ONE of the films that influenced me a child was Born Free. It fired an interest in the countryside that eventually led to farming.

If you don’t know the film it’s a heart-warming tale of Joy and George Adamson, who raised and re-introduced a lioness, Elsa, back into the wild.

Unfortunately, being a “townie” it failed to prepare me for the realities of the natural world, which doesn’t know the word “humane”.

Seeing my discomfort at having to dispatch a diseased rabbit, my first farmer boss kindly cautioned me: “No wild animal dies of natural causes.” That was 36 years ago and, to be frank, it it’s never got any easier. From the town to working in the country has given me an interesting viewpoint on the rural/urban divide and I think much of it centres on the animal issue. I don’t know when it happened, probably early post war, but “care” for animals got mixed up with “sentiment” and it took me some time to recognise the difference.

We no longer put things “out of their misery”, we just take them to the vet who, to alleviate us from guilt, gives us an invoice. Specialist pest controllers deal with rodents and we have forgotten that cinemas were called “flea pits” for a reason.

Only two generations on and townies rarely have to give the process a second thought, unlike the country, where pest control is a daily chore. It’s not surprising that there is little understanding on either side.

TV chefs have of late done much in re-connecting us to our food and the painful truth that in order for us to eat, animals must die. (My vegan friends may protest this latter point but producing vegetables still means the control of rabbits and pigeons in their millions and invertebrates by the billion).

It’s all a far cry from what I took from a film all those years ago with its stirring music by John Barry and great African sets. Then, reading Sir David Attenborough’s memoirs, I came across a passage which struck me with irony – that the Adamson’s story was not one of man in harmony with nature at all.

Shortly after the book was published he had flown to Africa to see for himself and found a very different tale.
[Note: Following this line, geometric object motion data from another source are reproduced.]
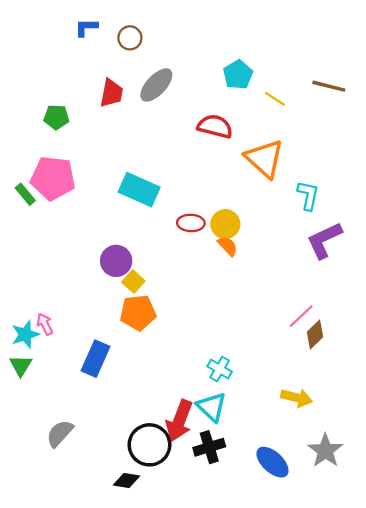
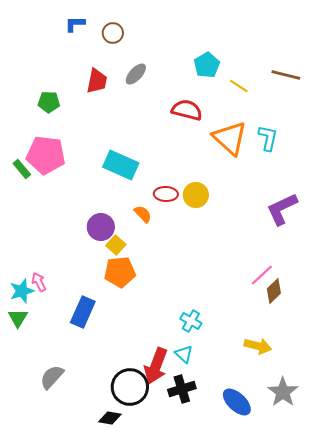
gray ellipse: (156, 85) -> (136, 74), size x0.7
cyan L-shape: (308, 195) -> (268, 138), moved
orange semicircle: (228, 246) -> (143, 214), moved
cyan triangle: (212, 407) -> (184, 354), size x0.7

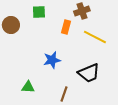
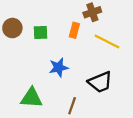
green square: (39, 12) -> (41, 33), moved
green triangle: (28, 87) -> (32, 98), size x1.5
He writes that Elsa died before the filming and her replacement was shot after killing a film hand, that Elsa’s own cubs became man eaters and were shot and that the Adamsons were both murdered: Joy by her staff and George by bandits.

There were other unpleasant consequences of Adamson’s intervention in nature and Sir David speculates that one could follow the trail of death right back to when a seemingly caring act turned out to be nothing more than a sentimental one.

The lesson I think is that we do our children no favours in selling nature as a romantic idyll and that there are consequences to all our actions. The debate of responsibility in the environment is much broader than this missive but take it from someone at the coal face, none of us is “born free” (cue music).

: : Matt Swain is an National Farmers’ Union member from north-east Essex and a Nuffield farming scholar.